◆ **Exercise objective**
Would you count how many lines of the entries below include the word "like"? Give nothing but the number.

◆ **Information shown**
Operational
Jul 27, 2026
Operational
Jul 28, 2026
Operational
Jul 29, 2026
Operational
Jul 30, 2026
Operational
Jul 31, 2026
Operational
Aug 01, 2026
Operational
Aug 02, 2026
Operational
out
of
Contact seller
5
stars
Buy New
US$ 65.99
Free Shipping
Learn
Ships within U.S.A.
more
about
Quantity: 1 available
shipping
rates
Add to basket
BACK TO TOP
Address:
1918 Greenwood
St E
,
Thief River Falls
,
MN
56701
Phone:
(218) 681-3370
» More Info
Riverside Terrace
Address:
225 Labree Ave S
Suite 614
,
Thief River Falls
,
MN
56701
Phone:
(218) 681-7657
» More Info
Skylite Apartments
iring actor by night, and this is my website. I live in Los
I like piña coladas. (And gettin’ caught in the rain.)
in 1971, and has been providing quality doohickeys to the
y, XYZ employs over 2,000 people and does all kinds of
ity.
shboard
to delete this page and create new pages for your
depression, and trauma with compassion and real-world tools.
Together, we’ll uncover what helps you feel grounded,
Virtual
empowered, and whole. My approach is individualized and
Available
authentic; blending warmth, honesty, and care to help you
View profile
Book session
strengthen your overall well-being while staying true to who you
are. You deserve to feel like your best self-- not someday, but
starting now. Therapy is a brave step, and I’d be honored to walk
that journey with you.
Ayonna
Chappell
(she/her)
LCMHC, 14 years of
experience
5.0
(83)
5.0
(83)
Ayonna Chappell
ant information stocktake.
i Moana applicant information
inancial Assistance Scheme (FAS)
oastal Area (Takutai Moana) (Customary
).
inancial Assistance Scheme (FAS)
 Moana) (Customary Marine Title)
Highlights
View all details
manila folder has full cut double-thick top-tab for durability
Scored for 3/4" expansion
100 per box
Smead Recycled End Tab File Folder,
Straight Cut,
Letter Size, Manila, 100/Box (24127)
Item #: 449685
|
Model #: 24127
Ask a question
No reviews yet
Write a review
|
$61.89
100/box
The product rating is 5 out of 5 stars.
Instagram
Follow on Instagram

◆ **Worked solution**
2